Exercise prompt:
Your response should contain each line of the data that includes "Roberto".

---- Dataset excerpts

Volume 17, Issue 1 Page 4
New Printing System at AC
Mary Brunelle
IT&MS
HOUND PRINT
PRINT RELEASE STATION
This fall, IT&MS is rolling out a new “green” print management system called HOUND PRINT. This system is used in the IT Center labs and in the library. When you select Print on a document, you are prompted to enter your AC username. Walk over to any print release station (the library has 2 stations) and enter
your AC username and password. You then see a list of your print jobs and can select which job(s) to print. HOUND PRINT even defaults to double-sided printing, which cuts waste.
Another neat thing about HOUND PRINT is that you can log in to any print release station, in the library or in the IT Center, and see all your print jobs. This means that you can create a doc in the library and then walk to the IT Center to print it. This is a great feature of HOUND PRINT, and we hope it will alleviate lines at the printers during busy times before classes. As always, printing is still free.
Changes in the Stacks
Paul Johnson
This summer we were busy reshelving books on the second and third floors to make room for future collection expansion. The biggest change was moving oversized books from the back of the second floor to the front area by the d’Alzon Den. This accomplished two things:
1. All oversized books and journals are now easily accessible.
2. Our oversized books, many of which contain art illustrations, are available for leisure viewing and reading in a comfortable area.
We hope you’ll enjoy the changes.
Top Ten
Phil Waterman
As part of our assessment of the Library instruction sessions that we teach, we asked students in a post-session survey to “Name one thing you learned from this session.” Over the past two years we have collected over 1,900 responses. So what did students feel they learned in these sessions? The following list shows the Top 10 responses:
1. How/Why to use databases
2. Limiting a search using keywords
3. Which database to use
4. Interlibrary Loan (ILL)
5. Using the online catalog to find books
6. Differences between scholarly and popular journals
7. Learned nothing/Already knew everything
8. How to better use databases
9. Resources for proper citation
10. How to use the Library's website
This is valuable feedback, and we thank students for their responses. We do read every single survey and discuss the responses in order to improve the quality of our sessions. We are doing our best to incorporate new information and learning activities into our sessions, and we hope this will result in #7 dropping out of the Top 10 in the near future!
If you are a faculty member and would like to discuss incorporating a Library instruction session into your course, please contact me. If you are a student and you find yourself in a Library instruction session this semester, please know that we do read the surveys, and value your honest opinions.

--------
---- Dataset excerpts

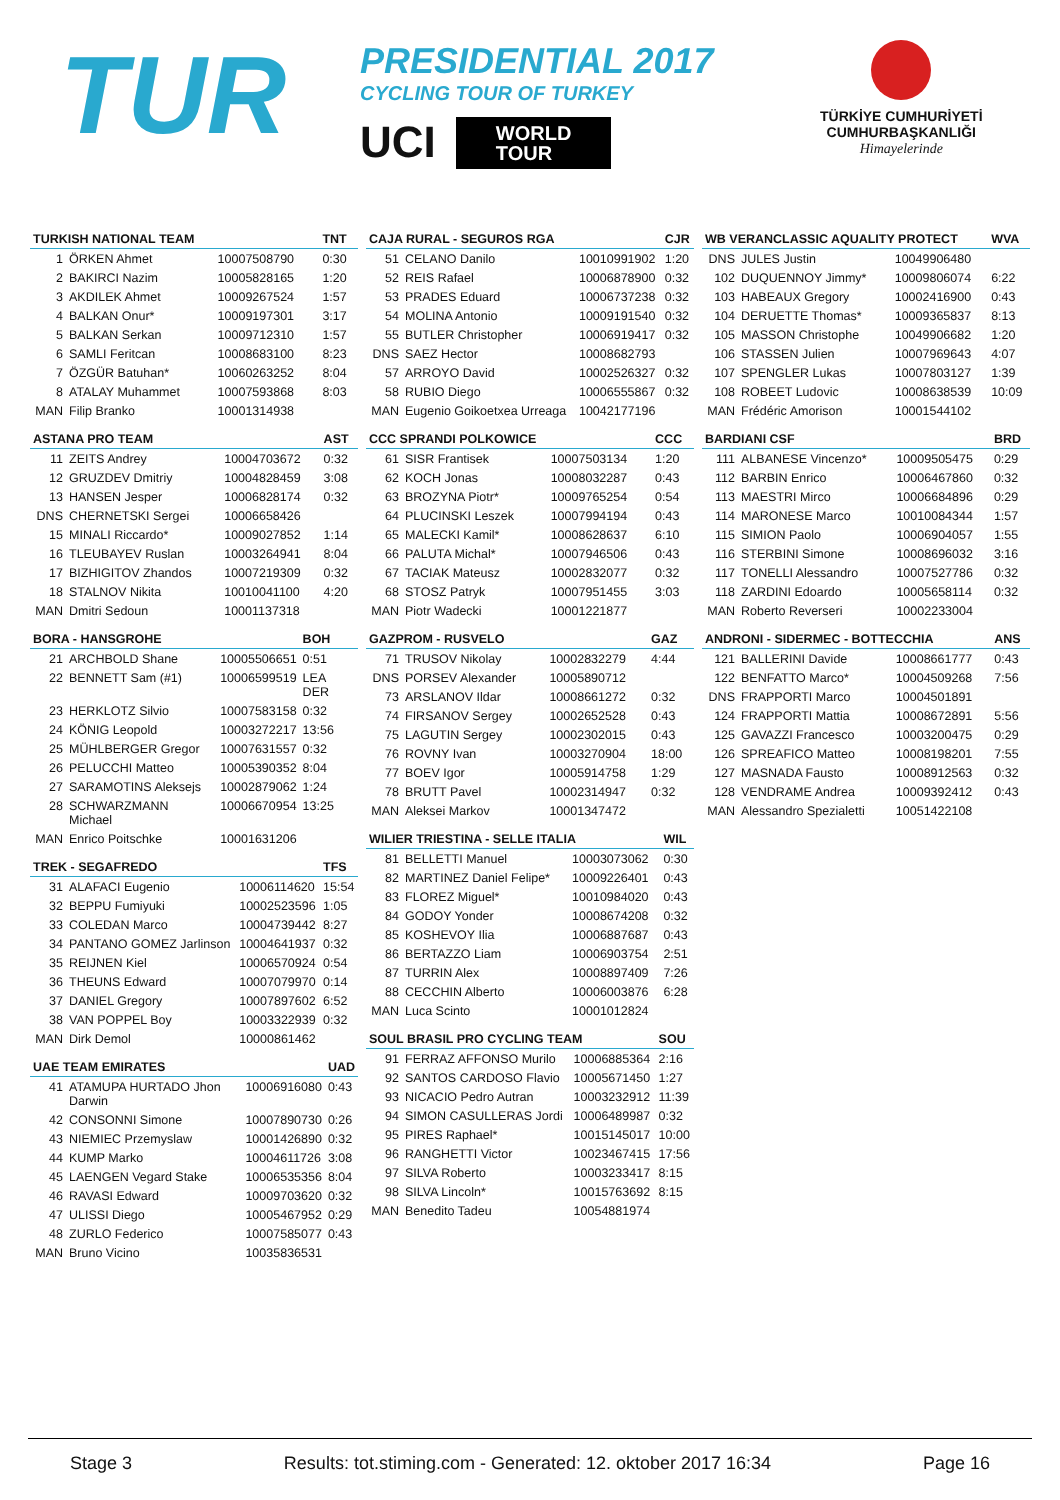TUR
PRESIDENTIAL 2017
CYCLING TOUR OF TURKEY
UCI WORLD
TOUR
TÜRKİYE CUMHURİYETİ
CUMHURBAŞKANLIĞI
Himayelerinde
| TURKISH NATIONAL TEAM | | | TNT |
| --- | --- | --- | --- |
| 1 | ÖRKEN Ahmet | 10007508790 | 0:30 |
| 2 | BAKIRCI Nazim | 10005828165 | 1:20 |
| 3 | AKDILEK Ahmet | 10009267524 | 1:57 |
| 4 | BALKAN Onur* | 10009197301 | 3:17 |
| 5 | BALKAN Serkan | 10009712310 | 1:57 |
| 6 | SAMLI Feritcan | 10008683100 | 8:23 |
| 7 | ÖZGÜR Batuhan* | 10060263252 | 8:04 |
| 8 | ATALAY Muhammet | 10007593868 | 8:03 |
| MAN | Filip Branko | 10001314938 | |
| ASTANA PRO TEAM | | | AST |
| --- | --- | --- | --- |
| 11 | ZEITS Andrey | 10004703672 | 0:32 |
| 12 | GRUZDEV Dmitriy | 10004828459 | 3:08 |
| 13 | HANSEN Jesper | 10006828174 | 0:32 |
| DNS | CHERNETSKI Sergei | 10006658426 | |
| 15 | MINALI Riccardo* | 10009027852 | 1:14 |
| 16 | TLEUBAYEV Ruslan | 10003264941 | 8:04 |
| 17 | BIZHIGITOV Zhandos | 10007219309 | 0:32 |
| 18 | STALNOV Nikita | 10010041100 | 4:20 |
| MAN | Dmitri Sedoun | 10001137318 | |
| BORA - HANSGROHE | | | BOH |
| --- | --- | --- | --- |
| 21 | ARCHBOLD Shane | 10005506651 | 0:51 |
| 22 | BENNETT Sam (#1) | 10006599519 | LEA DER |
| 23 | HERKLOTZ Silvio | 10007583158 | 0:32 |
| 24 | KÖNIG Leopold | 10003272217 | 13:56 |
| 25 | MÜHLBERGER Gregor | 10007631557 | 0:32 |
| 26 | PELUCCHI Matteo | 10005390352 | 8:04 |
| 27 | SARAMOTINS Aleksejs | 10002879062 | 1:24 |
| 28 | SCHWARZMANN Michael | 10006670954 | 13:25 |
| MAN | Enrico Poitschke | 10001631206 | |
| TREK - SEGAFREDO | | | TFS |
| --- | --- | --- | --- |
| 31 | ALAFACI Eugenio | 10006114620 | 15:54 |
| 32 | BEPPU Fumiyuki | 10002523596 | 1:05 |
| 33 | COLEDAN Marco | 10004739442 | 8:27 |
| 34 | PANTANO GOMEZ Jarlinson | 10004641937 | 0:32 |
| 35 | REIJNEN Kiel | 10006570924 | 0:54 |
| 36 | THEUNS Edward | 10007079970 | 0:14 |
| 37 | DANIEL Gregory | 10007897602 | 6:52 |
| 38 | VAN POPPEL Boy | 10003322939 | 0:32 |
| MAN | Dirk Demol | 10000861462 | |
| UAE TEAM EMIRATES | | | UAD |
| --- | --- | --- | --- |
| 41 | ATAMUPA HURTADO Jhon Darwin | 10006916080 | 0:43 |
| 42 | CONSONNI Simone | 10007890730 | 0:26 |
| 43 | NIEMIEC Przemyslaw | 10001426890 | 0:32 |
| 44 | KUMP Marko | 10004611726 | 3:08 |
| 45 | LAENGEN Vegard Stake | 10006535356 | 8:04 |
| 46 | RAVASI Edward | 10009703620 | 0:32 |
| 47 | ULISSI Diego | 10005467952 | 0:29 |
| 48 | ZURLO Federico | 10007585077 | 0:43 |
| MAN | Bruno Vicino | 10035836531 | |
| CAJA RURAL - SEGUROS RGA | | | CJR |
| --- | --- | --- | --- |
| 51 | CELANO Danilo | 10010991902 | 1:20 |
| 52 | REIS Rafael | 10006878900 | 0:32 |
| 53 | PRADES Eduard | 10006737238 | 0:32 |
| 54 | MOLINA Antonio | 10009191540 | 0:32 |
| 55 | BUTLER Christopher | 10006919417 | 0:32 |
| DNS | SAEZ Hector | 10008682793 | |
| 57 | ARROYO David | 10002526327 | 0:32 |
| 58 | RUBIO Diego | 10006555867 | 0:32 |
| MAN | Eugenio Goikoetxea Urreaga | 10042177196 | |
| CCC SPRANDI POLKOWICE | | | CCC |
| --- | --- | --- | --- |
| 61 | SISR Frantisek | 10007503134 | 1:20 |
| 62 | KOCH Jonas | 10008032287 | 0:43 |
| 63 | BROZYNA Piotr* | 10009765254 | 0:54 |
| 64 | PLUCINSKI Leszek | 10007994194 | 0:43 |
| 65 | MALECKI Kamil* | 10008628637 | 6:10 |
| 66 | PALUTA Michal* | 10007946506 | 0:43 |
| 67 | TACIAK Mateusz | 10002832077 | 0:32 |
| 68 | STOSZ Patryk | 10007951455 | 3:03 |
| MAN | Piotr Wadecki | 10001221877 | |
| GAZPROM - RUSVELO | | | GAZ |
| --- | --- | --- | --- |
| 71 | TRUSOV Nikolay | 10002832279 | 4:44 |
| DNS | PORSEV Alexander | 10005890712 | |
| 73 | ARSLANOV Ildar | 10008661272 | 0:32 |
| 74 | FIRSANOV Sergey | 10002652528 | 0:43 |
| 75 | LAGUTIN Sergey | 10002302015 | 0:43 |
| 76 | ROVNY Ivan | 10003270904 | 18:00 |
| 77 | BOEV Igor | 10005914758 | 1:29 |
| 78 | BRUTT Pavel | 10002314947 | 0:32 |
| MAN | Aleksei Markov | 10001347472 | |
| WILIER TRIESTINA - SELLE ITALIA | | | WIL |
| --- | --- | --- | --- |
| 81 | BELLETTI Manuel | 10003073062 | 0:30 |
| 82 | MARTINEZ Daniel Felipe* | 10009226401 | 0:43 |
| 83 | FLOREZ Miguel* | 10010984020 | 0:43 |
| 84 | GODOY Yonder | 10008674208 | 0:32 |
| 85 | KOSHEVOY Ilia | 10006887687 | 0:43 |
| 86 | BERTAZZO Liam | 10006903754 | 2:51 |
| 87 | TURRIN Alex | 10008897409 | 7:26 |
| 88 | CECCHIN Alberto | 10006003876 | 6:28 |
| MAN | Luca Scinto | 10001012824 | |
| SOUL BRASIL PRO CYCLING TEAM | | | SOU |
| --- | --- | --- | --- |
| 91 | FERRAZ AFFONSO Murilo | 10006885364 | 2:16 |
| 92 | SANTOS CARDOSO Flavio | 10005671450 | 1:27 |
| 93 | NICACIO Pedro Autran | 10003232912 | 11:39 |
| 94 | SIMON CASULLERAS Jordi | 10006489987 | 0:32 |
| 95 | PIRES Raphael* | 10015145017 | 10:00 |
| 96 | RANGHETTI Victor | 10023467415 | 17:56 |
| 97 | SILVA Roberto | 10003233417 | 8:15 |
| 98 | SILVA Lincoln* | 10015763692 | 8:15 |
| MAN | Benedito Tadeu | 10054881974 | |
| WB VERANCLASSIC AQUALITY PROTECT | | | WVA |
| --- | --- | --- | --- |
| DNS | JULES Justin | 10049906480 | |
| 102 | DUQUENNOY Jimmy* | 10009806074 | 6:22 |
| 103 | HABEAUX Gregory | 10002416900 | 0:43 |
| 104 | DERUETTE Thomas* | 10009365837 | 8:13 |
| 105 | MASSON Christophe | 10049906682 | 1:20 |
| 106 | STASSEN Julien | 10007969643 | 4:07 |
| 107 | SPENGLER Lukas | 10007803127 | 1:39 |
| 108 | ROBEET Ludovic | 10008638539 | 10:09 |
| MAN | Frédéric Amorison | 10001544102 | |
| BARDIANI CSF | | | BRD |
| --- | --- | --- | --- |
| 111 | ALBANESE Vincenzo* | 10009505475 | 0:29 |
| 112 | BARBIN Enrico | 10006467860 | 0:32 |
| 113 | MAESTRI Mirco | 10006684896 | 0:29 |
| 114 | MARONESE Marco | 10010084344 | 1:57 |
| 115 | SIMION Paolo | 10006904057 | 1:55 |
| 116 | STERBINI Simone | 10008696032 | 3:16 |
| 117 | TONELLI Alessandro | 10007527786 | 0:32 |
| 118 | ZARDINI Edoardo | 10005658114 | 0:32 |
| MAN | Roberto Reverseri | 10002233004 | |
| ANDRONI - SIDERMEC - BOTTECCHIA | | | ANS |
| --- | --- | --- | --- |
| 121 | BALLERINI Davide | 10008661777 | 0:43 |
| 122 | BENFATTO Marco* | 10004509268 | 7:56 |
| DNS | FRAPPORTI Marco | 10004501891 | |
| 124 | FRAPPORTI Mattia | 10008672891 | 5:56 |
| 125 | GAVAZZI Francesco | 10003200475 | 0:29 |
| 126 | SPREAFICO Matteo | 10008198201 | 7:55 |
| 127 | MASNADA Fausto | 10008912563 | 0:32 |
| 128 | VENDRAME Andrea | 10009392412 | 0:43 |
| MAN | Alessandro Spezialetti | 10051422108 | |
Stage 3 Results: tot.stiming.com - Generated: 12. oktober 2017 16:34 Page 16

--------
---- Dataset excerpts

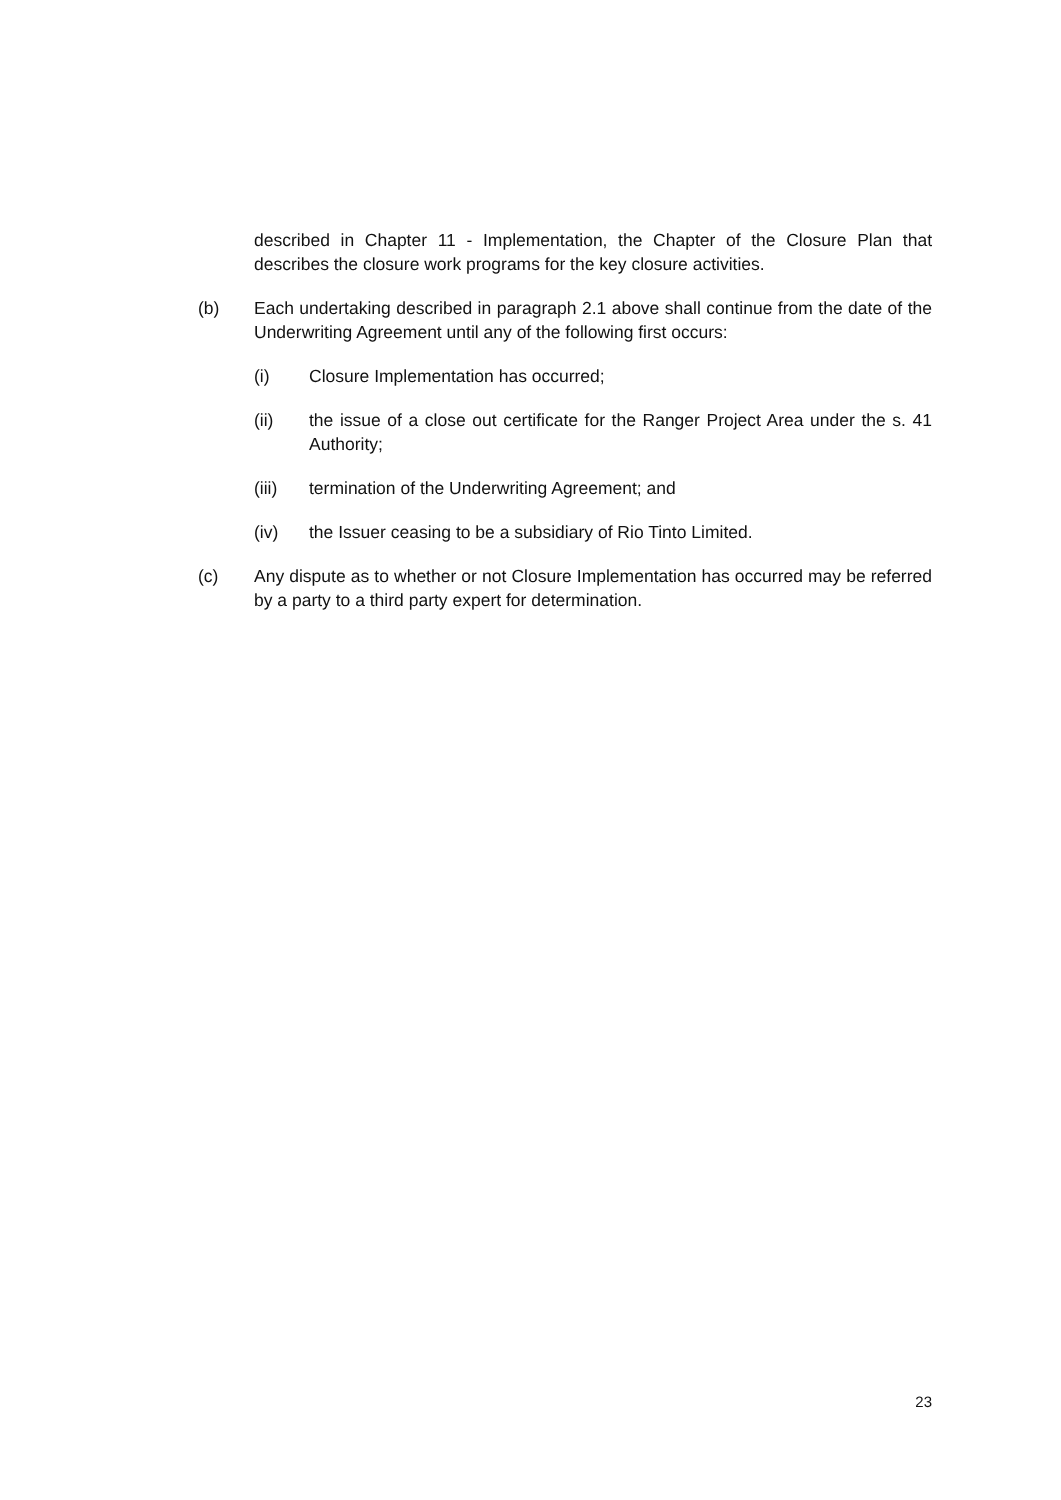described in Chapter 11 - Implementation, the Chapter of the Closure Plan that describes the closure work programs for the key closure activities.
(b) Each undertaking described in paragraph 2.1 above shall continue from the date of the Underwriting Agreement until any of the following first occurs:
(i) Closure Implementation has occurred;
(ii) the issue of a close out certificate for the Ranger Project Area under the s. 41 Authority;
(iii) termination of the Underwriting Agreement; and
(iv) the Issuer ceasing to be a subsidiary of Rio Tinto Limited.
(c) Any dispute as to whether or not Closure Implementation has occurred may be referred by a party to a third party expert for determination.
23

--------

Response to the exercise:
| 97 | SILVA Roberto | 10003233417 | 8:15 |
| MAN | Roberto Reverseri | 10002233004 | |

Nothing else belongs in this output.